Answers for the SQL coding challenge for the STL Big Data Meetup in May 2025.

Questions and the source data are posted in Kit's [Github repository](https://github.com/kitmenke/sql-coding-challenge).

In [1]:
#Import libraries
import pandas as pd
from sqlalchemy import create_engine, text

# Create database connection
engine = create_engine('postgresql+psycopg2://tharinduabeysinghe:#####@localhost/practice_datasets')

# Run query and load data to a dataframe
def execute_sql_query(sql):
    # Load data into a pandas DataFrame
    df = pd.DataFrame()
    with engine.connect() as conn:
        df = pd.read_sql_query(text(sql), conn)
    return df

Question 1: Retrieve the names of all attractions located in the city of 'St. Louis'.

In [2]:
sql = '''
SELECT DISTINCT(name)
FROM Attractions;
'''

execute_sql_query(sql)

Unnamed: 0,name
0,Gateway Arch National Park
1,Cahokia Mounds State Hist.
2,City Museum
3,Saint Louis Zoo
4,Forest Park
5,Missouri Botanical Garden
6,Ted Drewes Frozen Custard


Question 2: List the names of attractions along with the number of reviews they have received. Order the results from the attraction with the most reviews to the least.

In [3]:
sql = '''
SELECT name,
    COUNT(ReviewID) AS review_count
FROM Attractions a
JOIN Reviews r
  ON a.AttractionID = r.AttractionID
GROUP BY name
ORDER BY review_count DESC;
'''

execute_sql_query(sql)

Unnamed: 0,name,review_count
0,Gateway Arch National Park,3
1,City Museum,2
2,Saint Louis Zoo,2
3,Forest Park,1
4,Missouri Botanical Garden,1
5,Ted Drewes Frozen Custard,1


Question 3: Find the average rating for each attraction. Display the attraction name and its average rating, rounded to two decimal places.

In [4]:
sql = '''
WITH cte AS (
    SELECT 
        a.attractionid,
        name,
        rating
    FROM Attractions a
    JOIN Reviews r
        ON a.AttractionID = r.AttractionID
)
SELECT
    name,
    ROUND(AVG(rating), 2) AS average_rating
FROM cte
GROUP BY name;
'''

execute_sql_query(sql)

=-=-=

_EXERCISE DETAILS_.
Write the next part of the SQL challenge answers, starting right after the last line shown. The listing after this point is separate material, unrelated to the SQL challenge answers.

=-=-=

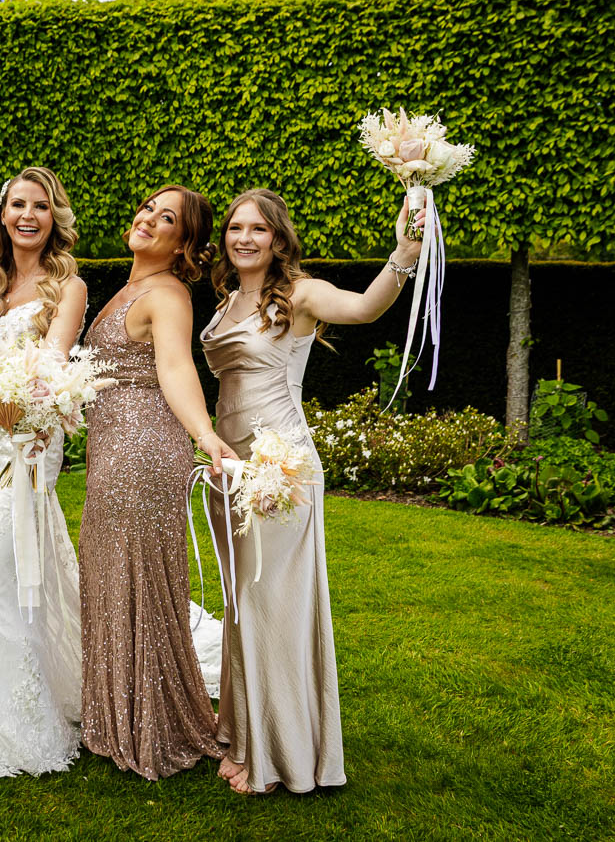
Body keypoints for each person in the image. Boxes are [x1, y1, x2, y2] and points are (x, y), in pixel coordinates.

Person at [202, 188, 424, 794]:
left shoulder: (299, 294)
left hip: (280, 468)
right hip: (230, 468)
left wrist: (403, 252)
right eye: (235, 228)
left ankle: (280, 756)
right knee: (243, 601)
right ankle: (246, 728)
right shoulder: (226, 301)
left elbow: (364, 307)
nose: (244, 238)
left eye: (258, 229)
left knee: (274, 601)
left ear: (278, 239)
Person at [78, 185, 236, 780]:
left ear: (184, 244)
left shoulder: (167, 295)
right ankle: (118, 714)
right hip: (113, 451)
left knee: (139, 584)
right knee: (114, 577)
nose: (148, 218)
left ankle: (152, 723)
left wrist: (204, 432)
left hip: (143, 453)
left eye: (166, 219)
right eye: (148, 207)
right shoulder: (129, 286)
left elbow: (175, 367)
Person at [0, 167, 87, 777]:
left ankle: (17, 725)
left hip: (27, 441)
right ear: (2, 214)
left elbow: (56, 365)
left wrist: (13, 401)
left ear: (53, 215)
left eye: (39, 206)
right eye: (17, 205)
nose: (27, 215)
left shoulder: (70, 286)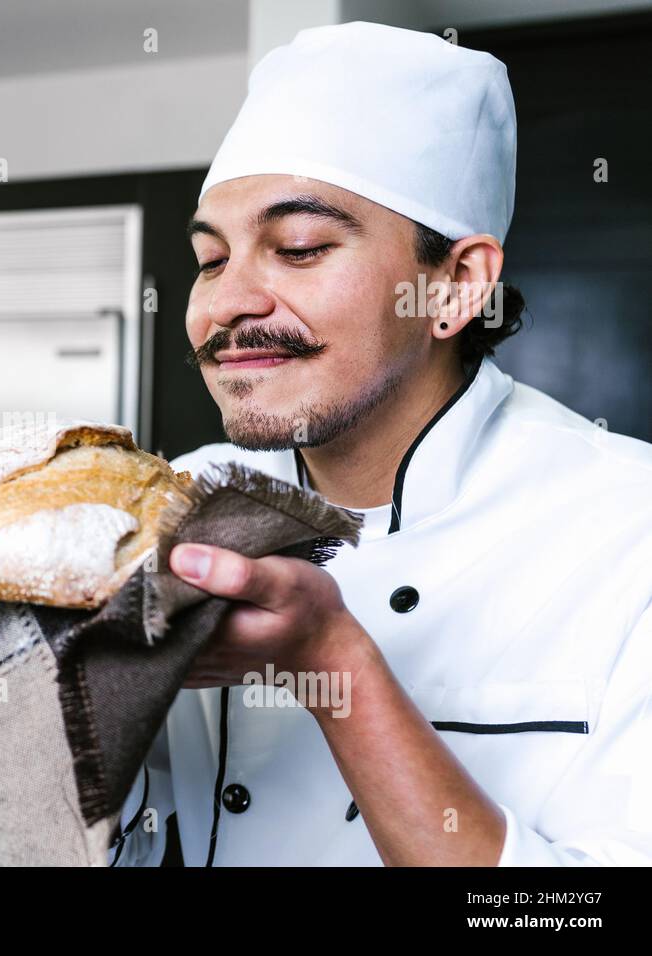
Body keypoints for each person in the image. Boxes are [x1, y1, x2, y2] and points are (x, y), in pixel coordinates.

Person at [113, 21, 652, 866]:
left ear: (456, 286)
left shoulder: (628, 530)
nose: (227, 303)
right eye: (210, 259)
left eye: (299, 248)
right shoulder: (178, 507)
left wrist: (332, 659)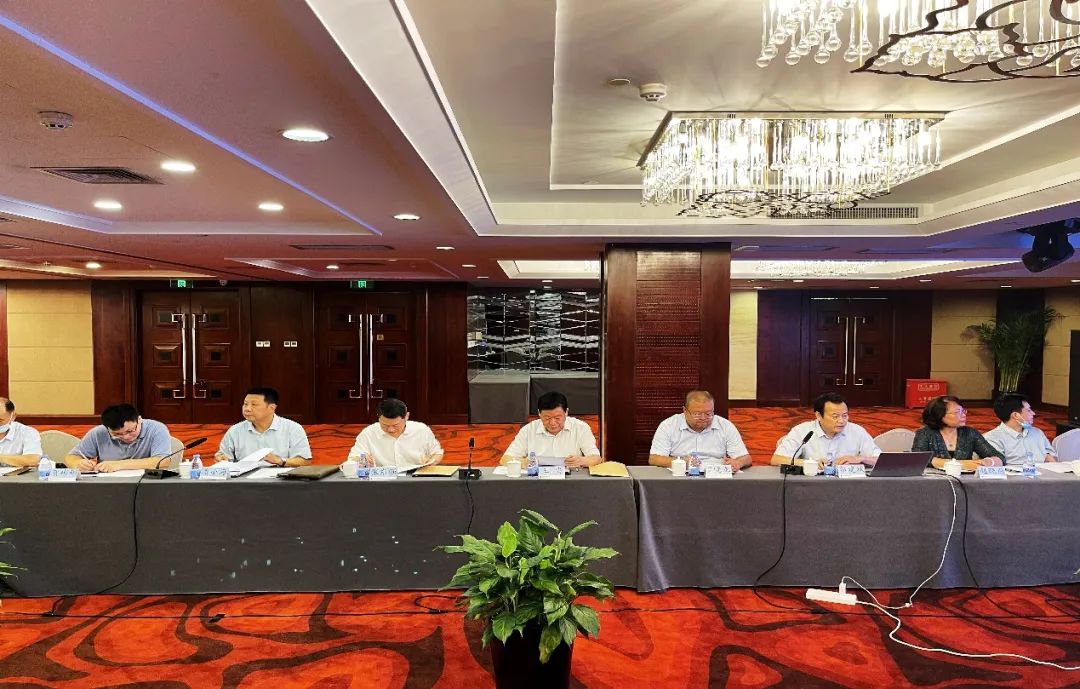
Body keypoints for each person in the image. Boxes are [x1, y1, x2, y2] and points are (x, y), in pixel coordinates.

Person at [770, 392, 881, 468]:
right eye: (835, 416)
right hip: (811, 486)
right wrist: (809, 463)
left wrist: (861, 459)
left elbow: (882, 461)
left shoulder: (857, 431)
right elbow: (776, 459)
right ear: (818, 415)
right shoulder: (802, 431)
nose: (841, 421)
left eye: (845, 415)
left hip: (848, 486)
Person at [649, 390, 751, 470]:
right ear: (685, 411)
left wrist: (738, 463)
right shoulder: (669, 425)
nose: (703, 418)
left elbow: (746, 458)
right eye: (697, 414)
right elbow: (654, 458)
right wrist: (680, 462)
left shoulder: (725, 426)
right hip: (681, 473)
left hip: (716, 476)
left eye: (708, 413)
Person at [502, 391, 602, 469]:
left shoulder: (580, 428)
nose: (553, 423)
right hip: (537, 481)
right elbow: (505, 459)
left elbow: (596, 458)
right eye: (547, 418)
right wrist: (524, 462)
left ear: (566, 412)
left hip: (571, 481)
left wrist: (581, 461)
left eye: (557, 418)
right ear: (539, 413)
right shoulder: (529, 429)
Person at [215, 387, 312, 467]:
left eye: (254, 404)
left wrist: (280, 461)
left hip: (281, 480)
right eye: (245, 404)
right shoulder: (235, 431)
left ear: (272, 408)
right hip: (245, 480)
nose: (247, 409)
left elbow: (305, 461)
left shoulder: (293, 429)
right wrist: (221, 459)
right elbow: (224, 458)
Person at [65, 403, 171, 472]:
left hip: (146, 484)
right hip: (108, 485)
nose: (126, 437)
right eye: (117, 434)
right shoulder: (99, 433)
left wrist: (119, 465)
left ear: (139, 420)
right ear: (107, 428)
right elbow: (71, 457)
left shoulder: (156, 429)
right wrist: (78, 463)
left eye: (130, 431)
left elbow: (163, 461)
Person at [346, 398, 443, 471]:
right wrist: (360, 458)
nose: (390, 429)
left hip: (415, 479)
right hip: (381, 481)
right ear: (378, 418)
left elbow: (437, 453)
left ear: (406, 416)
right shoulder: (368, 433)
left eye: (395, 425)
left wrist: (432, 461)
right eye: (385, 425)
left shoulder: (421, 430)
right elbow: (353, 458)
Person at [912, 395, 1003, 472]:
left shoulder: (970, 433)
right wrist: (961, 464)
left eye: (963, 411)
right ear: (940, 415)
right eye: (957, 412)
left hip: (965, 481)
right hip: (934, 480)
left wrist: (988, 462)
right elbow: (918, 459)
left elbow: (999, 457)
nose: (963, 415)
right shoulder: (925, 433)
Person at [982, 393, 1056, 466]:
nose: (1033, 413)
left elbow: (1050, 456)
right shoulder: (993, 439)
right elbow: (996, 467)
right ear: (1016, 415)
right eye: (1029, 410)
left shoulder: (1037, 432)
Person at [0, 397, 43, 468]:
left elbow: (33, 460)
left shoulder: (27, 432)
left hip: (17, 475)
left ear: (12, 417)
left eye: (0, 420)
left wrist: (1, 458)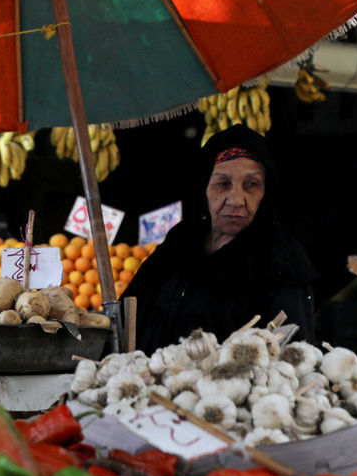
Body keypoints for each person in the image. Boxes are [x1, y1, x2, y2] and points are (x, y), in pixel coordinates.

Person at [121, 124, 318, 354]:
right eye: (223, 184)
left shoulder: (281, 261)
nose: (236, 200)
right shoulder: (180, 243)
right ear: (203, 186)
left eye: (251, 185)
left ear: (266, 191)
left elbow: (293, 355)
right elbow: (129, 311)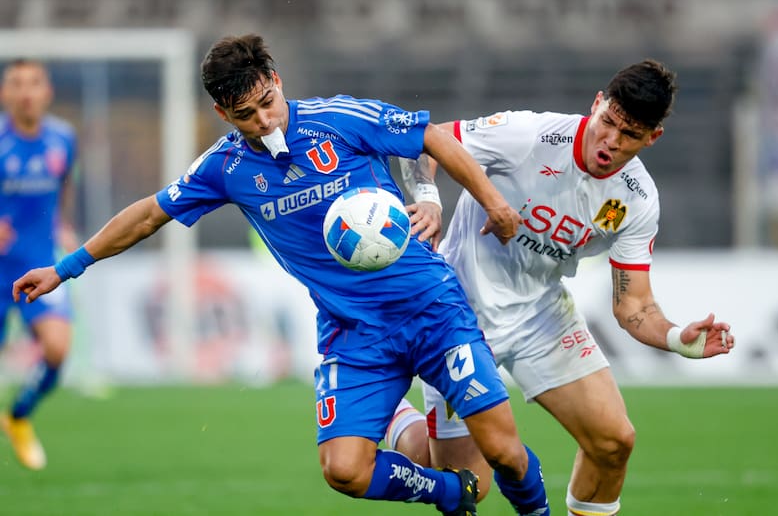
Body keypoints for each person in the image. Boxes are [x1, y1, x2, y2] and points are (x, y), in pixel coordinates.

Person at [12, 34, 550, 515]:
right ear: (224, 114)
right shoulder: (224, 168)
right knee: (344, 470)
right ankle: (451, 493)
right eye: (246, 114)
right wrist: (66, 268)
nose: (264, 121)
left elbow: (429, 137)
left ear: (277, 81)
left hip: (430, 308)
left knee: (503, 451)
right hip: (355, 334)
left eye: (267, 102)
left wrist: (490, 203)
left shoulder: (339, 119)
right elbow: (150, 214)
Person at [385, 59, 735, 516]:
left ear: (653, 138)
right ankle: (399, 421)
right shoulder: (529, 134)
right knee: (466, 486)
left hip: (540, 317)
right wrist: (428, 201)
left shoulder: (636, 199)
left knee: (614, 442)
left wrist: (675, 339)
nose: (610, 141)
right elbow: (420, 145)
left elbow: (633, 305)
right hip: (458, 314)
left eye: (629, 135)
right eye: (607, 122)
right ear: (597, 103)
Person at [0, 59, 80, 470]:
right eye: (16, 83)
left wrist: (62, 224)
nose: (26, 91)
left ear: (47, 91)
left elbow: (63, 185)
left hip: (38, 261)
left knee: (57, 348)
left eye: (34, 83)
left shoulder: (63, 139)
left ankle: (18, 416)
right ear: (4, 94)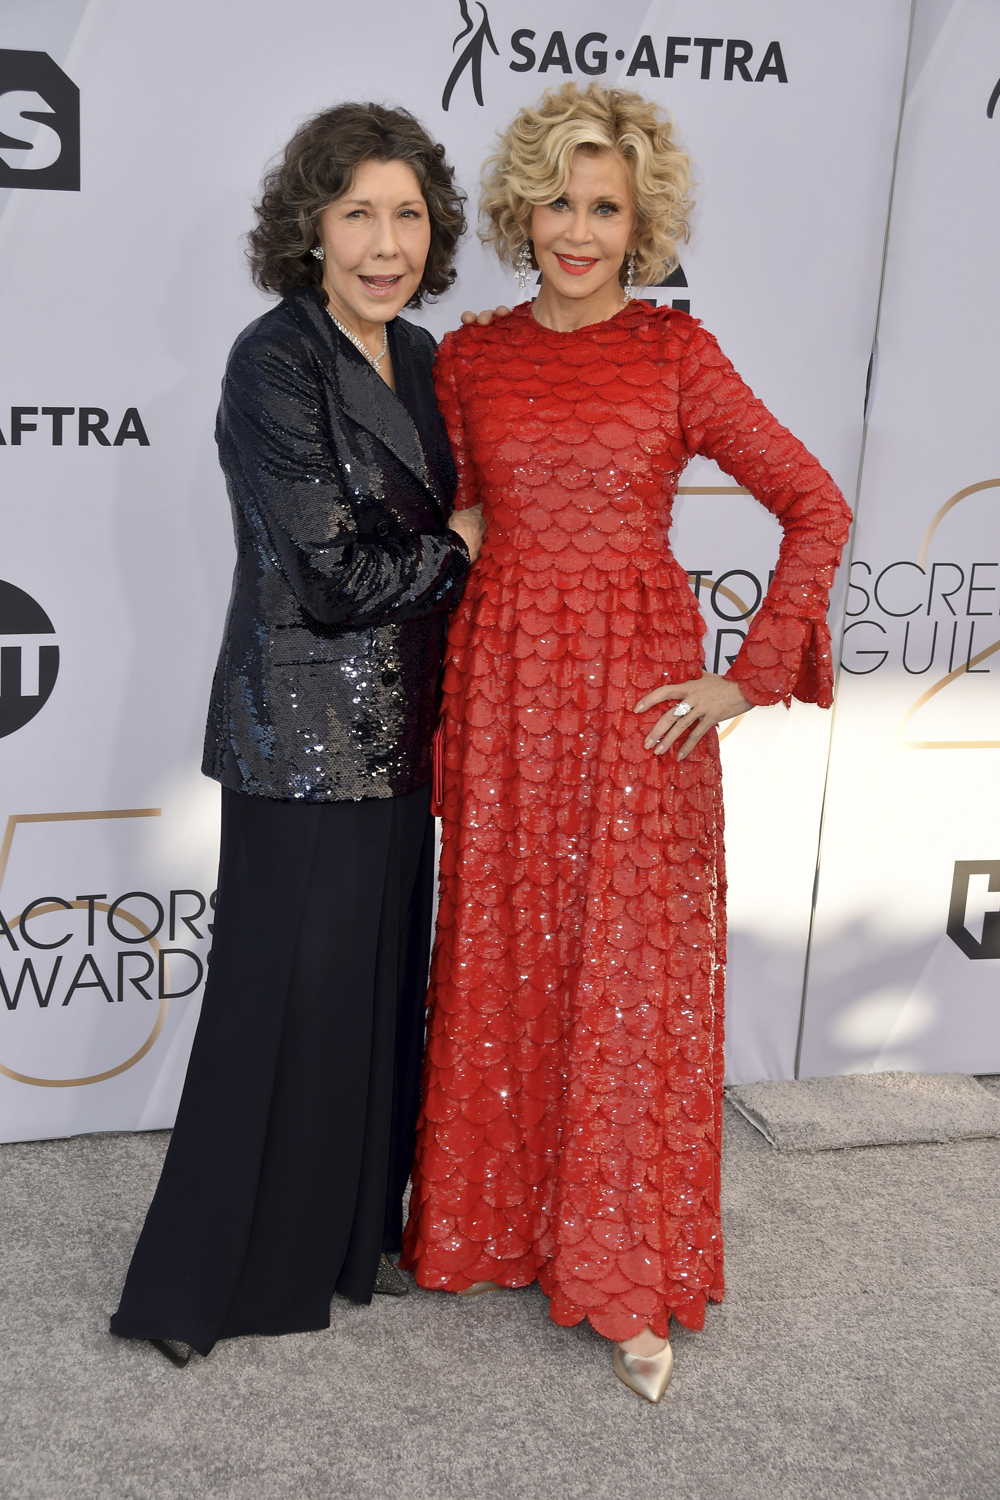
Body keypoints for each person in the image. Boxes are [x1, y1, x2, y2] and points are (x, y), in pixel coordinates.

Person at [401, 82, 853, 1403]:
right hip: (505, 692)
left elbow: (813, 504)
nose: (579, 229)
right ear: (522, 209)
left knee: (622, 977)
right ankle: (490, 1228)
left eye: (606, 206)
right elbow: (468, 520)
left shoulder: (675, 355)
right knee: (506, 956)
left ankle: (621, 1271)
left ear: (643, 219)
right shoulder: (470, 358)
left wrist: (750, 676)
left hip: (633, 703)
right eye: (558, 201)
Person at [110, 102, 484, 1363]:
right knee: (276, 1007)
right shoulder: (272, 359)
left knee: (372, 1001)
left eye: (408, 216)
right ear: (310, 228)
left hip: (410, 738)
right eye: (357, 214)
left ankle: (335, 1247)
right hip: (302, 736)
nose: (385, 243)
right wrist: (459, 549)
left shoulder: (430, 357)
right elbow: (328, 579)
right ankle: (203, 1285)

=-=-=

_TASK RESPONSE_.
Unnamed: 0,name,average_rating
0,Gateway Arch National Park,4.33
1,City Museum,4.0
2,Saint Louis Zoo,4.0
3,Forest Park,5.0
4,Missouri Botanical Garden,5.0
5,Ted Drewes Frozen Custard,5.0


Question 4: Identify the names of attractions that have at least one review with a rating of 5 and at least one review with a rating of 3.

In [5]:
sql = '''
SELECT
    name,
    rating
FROM Attractions a
JOIN Reviews r
    ON a.AttractionID = r.AttractionID
GROUP BY name, rating
HAVING
    rating = 5
    OR rating = 3;
'''

execute_sql_query(sql)

Unnamed: 0,name,rating
0,City Museum,3
1,City Museum,5
2,Forest Park,5
3,Gateway Arch National Park,3
4,Gateway Arch National Park,5
5,Missouri Botanical Garden,5
6,Ted Drewes Frozen Custard,5


Question 5: For each attraction category, find the attraction with the highest average rating. Display the category, attraction name, and its average rating. (Hint: You might need to use window functions or a subquery).


In [6]:
sql = '''
WITH cte AS (
    SELECT 
        a.attractionid,
        category,
        name,
        rating
    FROM Attractions a
    JOIN Reviews r
        ON a.AttractionID = r.AttractionID		
),
cte2 AS (
    SELECT
        name,
        category,
        ROUND(AVG(rating), 2) AS average_rating
    FROM cte
    GROUP BY name, category
)
SELECT category,
       name,
       average_rating
FROM (
    SELECT 
        category,
        name,
        average_rating,
        RANK() OVER(PARTITION BY category ORDER BY average_rating DESC) as rn
    FROM cte2
    GROUP BY category, name, average_rating
) as ranked
WHERE rn = 1;
'''
execute_sql_query(sql)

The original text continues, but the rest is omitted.